Through the years, her work received numerous honors, including two Emmy Awards, The National Jewish Book Award, The International Reading Association’s Teacher’s Choice Award, and a Thorpe Menn Honorable Mention Award. Several years ago, the author received the distinct honor of being listed on Kansas City’s Central Library’s "Community Bookshelf," nationally acclaimed free-standing public art at Tenth and Baltimore.
When writing new musicals, Eileen collaborates with her sister, Gail Bluestone, an award-winning composer and educator in Los Angeles.
In 2003, Eileen formed her family’s Production Company, 6-10 PRODUCTIONS to produce the New York holiday event, Broadway Sings The Odd Potato, starring (Batman’s original Riddler) Frank Gorshin. In 2005, the CD followed. The Odd Potato: The Broadway Album features 20 Tony Award winners, with narration by Judd Hirsch. The CD competed in the 49th Grammy Awards Contest in the category of "Best Musical Show Album" and raises money every holiday season for special needs children.

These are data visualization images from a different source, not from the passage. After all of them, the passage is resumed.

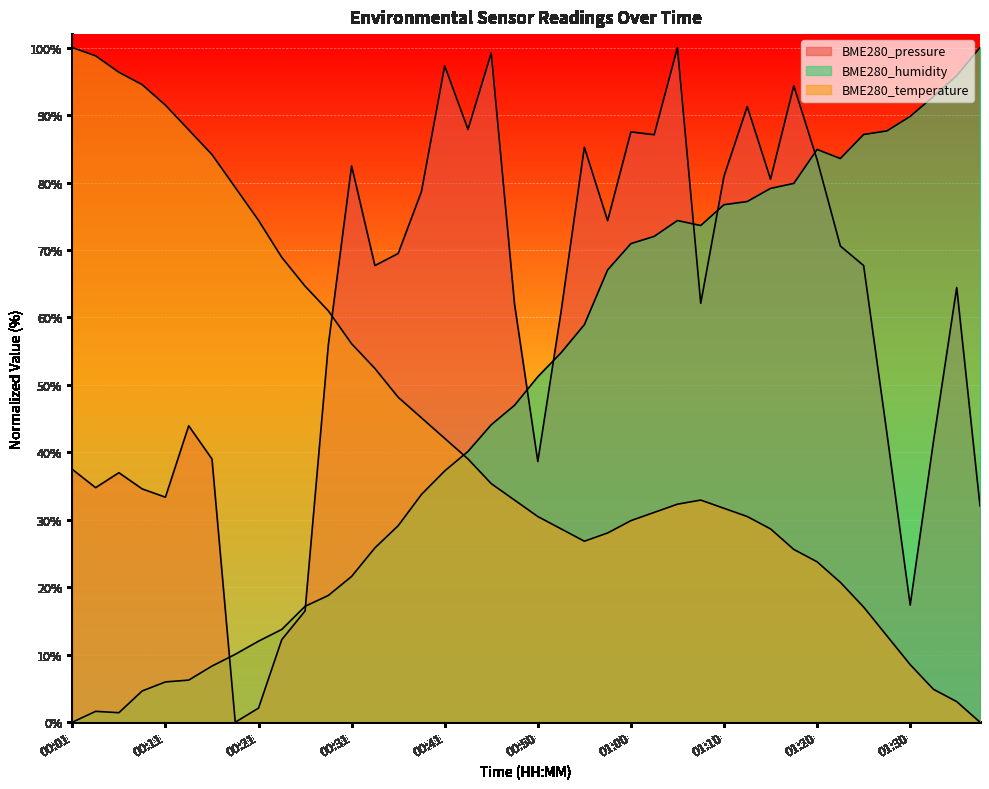

Is the value of BME280_pressure at 00:26 greater than the value of BME280_humidity at 01:32?

No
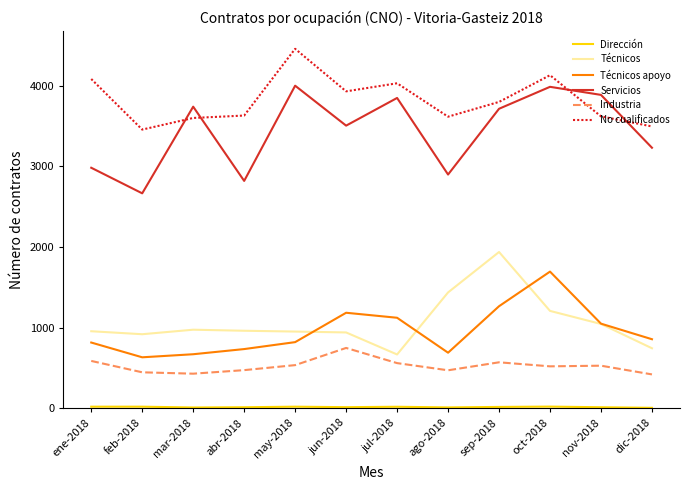

Is the value of No cualificados at mar-2018 greater than the value of Técnicos apoyo at dic-2018?

Yes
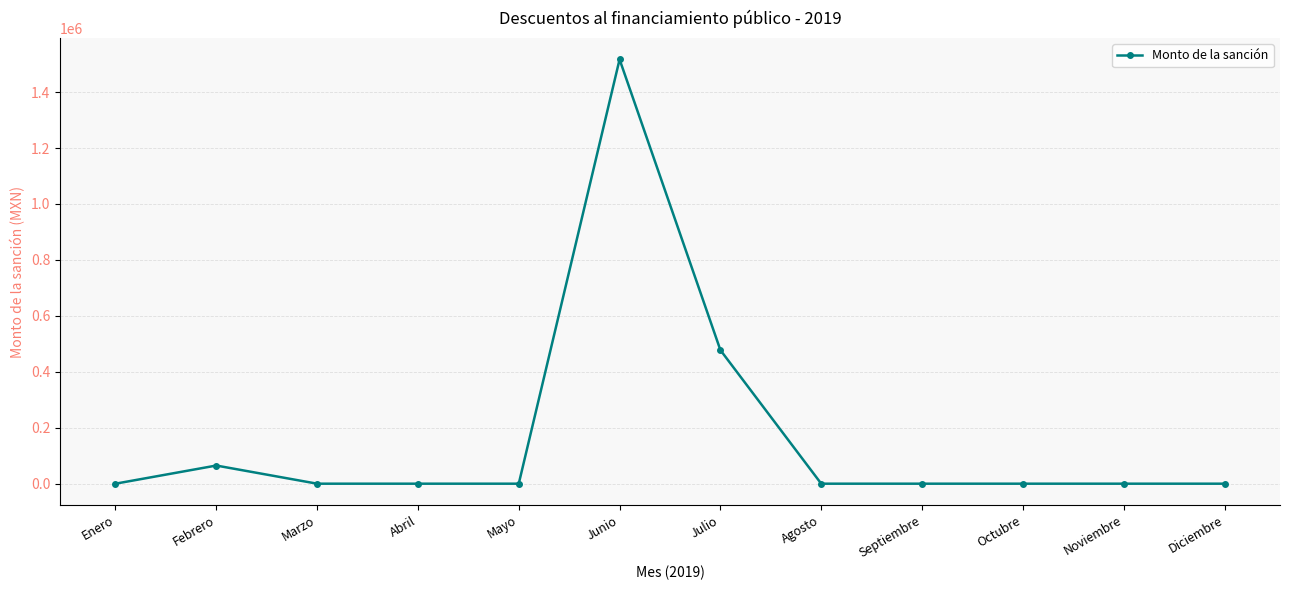

Reading left to right, list all the values displayed in this chart.

0.0	64883.7	0.0	0.0	0.0	1516932.0	477545.9	0.0	0.0	0.0	0.0	0.0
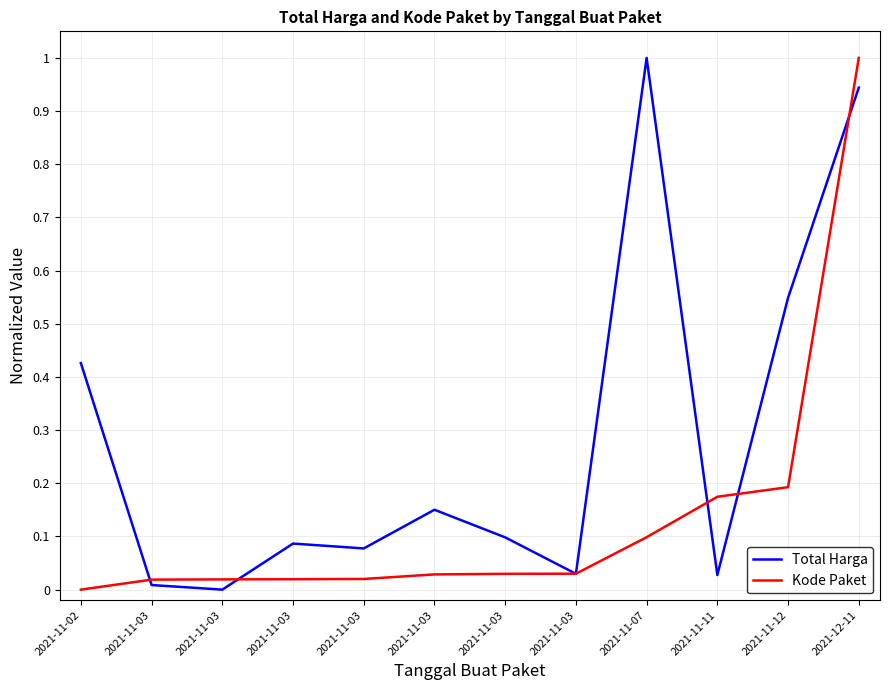

How many lines are shown in the chart?

2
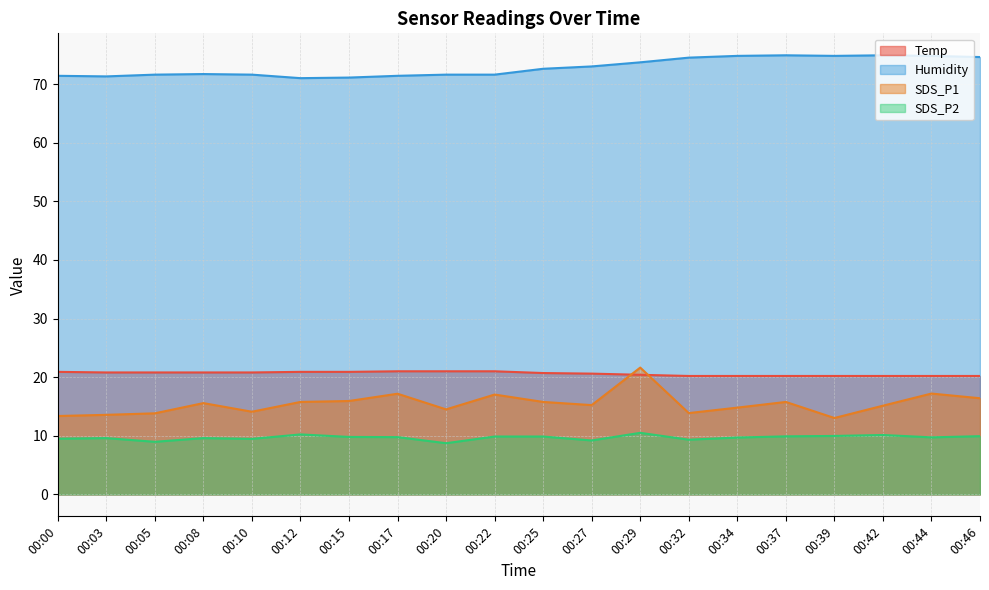

What is the maximum value for SDS_P1?

21.6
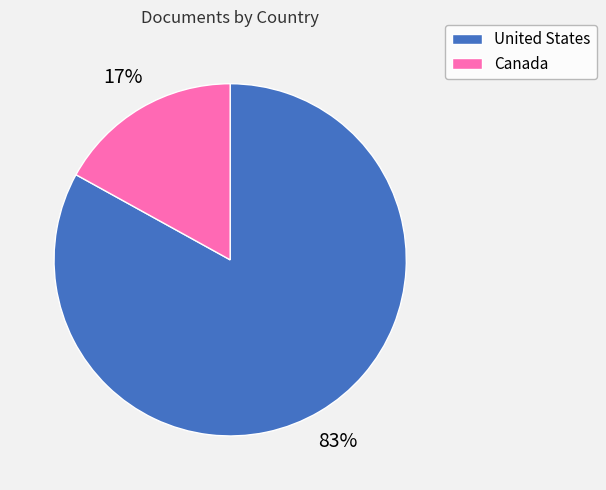

How many slices are in this pie chart?

2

Currently, 6-10 PRODUCTIONS is developing a new children's CD, called Listen Up! starring the Tony and Emmy Award winner, Broadway Diva, Lillias White, singing a variety of novelty songs composed by the Bluestone Sisters for their many family-friendly shows.
Eileen is a member of the Dramatists Guild of America, The Authors Guild, Inc., ASCAP, The Drama League, and The Recording Academy, where she serves as a Grammy Voter.